PP41D-1428:
A Comparison of Rapid-Screen 14C Dates and U/Th Dates from Fossil Corals: Implications for Paleoclimate Reconstruction

Thursday, 18 December 2014
Pamela R Grothe1, Kim M Cobb1, Shari Bush2, Hai Cheng3, Guaciara Santos2, John Richard Southon4 and R. Lawrence Edwards5, (1)Georgia Institute of Technology Main Campus, Earth and Atmospheric Sciences, Atlanta, GA, United States, (2)Univ of California Irvine, Irvine, CA, United States, (3)University of Minnesota Twin Cities, Dept. of Earth Sciences, Minneapolis, MN, United States, (4)Univ California, Irvine, CA, United States, (5)University of Minnesota, Minneapolis, MN, United States
Abstract:
Paleoclimate records from fossil corals provide valuable benchmarks for climate model simulations of tropical climate variability. Unfortunately, the number of such reconstructions is limited by the rarity of the relatively large fossil coral heads that are targeted for paleoclimate studies. Abundant, albeit shorter (5-10yrs-long) fossil coral sequences could be used to generate a more robust, quasi-continuous reconstruction of tropical climate with built-in uncertainty estimates, but the large number of radiometric dates required is costly. A new rapid-screen 14C dating method, with a nominal precision of ±1.8% (1σ) for young carbonates (Bush et al., 2013), is roughly 10 times faster than high-precision U/Th dating, making it well-suited to screening a large number of corals. In this study, we compare rapid-screen 14C dates to both high-precision 14C dates and U/Th dates from well-characterized mid- to late-Holocene fossil corals collected from Christmas and Fanning Islands (2-4°N, 157-160°W) (Cobb et al., 2013).

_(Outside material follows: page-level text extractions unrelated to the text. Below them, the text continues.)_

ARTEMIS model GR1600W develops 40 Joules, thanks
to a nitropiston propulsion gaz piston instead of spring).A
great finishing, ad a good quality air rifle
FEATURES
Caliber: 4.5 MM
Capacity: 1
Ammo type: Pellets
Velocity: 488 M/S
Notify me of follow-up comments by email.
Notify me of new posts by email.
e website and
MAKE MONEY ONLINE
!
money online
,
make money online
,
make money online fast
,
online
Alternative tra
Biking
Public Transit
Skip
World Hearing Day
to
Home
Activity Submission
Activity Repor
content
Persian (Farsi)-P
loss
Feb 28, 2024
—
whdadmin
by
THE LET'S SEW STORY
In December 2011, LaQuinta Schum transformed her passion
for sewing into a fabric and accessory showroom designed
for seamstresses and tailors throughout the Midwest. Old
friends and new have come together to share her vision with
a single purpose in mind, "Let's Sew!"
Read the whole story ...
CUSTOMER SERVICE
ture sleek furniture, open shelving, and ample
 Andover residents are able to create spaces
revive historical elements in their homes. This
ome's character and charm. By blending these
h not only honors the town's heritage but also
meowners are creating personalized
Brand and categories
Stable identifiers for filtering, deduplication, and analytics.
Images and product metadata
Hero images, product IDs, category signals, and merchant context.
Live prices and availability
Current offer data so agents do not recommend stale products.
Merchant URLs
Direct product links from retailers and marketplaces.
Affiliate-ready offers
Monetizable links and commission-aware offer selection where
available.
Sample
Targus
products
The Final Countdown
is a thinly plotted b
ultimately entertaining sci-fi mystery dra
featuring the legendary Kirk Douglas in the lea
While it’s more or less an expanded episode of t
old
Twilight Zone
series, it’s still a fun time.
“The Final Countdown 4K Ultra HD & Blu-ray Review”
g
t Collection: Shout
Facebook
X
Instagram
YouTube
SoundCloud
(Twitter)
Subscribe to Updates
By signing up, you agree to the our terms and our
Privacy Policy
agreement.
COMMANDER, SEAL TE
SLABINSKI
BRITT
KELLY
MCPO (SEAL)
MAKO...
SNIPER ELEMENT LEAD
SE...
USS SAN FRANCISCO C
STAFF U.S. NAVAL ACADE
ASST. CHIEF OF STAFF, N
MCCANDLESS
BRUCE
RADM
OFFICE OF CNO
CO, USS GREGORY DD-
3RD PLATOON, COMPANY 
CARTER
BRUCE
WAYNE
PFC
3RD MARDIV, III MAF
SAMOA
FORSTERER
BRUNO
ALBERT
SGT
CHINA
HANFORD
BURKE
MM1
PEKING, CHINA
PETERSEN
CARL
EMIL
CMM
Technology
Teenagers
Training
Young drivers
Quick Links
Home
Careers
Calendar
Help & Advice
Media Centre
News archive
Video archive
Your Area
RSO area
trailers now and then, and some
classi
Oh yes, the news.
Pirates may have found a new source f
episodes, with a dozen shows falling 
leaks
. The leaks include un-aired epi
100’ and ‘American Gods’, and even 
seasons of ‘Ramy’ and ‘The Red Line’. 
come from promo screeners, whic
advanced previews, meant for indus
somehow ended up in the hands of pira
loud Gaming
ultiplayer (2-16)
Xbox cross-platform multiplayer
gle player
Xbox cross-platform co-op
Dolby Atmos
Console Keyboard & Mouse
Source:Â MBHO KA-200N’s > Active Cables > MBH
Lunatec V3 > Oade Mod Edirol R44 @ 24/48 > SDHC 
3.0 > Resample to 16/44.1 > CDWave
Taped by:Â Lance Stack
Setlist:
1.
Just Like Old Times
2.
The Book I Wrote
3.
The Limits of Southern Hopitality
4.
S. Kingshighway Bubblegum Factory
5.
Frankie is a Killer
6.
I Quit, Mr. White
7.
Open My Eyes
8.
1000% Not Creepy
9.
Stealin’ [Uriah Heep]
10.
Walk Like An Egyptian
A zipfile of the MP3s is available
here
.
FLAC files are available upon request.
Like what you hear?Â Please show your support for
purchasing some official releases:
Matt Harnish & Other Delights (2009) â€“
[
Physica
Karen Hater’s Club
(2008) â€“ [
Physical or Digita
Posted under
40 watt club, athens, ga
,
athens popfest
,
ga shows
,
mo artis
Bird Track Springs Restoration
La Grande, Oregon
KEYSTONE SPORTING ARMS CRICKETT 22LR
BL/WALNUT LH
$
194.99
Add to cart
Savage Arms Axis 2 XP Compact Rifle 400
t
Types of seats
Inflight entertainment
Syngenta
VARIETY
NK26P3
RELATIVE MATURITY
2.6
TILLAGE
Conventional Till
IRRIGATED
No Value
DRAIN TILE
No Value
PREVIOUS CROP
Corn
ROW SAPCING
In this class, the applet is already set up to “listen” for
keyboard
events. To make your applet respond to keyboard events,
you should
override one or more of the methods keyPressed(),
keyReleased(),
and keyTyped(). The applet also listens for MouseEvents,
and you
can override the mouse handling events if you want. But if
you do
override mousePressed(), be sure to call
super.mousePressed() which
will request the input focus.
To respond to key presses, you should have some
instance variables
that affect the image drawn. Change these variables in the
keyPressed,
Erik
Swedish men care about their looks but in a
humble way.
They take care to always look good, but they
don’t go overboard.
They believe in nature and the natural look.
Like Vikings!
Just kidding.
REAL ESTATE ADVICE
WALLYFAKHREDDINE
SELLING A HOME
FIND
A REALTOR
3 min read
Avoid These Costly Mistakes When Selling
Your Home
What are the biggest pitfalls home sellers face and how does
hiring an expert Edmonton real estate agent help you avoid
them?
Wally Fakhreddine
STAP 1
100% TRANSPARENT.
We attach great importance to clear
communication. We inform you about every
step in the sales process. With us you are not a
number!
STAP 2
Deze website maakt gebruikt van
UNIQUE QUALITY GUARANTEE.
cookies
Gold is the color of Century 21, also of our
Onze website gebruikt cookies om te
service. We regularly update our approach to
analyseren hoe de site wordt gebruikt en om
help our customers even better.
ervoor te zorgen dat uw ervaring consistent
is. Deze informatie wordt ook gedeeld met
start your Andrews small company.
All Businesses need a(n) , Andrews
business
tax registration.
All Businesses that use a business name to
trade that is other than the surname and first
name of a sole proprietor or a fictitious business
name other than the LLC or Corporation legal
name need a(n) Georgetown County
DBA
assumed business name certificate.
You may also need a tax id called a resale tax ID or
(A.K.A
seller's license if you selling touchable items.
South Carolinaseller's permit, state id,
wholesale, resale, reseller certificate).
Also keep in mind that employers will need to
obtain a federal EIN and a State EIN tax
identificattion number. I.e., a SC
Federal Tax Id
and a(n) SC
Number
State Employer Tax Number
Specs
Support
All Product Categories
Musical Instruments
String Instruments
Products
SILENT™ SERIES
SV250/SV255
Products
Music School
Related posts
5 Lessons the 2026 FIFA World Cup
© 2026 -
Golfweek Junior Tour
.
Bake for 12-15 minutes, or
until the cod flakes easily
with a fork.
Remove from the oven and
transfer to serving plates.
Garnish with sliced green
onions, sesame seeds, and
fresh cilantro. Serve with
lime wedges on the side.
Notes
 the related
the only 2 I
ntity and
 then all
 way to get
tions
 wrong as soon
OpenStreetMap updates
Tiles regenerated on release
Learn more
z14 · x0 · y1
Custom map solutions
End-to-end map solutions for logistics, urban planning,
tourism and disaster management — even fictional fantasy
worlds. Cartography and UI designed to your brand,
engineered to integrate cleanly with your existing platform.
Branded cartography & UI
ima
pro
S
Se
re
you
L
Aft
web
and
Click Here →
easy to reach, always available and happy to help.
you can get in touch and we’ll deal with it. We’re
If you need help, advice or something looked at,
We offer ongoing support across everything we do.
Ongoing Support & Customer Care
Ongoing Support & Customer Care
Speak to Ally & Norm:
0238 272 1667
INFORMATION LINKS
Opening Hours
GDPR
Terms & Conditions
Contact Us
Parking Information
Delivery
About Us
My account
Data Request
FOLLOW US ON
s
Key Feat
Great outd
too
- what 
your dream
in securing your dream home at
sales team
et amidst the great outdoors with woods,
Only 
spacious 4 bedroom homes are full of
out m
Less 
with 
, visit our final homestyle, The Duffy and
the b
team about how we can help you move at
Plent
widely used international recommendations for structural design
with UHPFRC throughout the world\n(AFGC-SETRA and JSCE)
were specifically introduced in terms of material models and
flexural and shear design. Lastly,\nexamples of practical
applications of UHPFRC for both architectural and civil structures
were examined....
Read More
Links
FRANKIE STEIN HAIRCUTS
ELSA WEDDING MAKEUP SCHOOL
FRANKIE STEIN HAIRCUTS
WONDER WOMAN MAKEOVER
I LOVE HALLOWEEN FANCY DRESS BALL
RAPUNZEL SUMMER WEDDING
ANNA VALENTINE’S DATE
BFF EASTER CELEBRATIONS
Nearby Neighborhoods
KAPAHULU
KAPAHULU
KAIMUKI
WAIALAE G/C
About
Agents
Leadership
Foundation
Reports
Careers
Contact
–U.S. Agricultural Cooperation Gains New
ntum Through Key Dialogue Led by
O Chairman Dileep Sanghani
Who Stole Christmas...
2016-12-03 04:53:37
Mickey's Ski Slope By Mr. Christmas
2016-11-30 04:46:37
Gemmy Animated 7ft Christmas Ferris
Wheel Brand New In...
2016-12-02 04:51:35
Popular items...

Our results show that most rapid-screen 14C dates agree with high-precision 14C dates (N=3) and U/Th dates (N=42), within combined uncertainties. However, two samples that contain 15 and 23% calcite (as determined by XRD) are associated with large discrepancies in calibrated 14C vs published U/Th ages (5065-5579 yBP (2σ) versus 6350 ±13 yBP (2σ) and 4868-5424 yBP (2σ) vs 6598 ±13 yBP (2σ)), respectively (Cobb et al., 2013). The 14C-U/Th mismatches, as well as poor reproducibility of replicate U/Th dates from these samples, are consistent with diagenetic alteration indicated by the presence of calcite. Mass balance calculations indicate that the dating discrepancies can be explained by a combination of 14C addition and U removal, both of which can occur through calcite recrystallization during freshwater diagenesis. Results illustrate that the rapid-screen 14C dating method is well-suited to surveying a large number (~100’s) of fossil coral samples, provided that samples are pre-screened for calcite. Beyond that, concordance between paired 14C and U/Th dates provides valuable confirmation of closed-system behavior and chronological accuracy.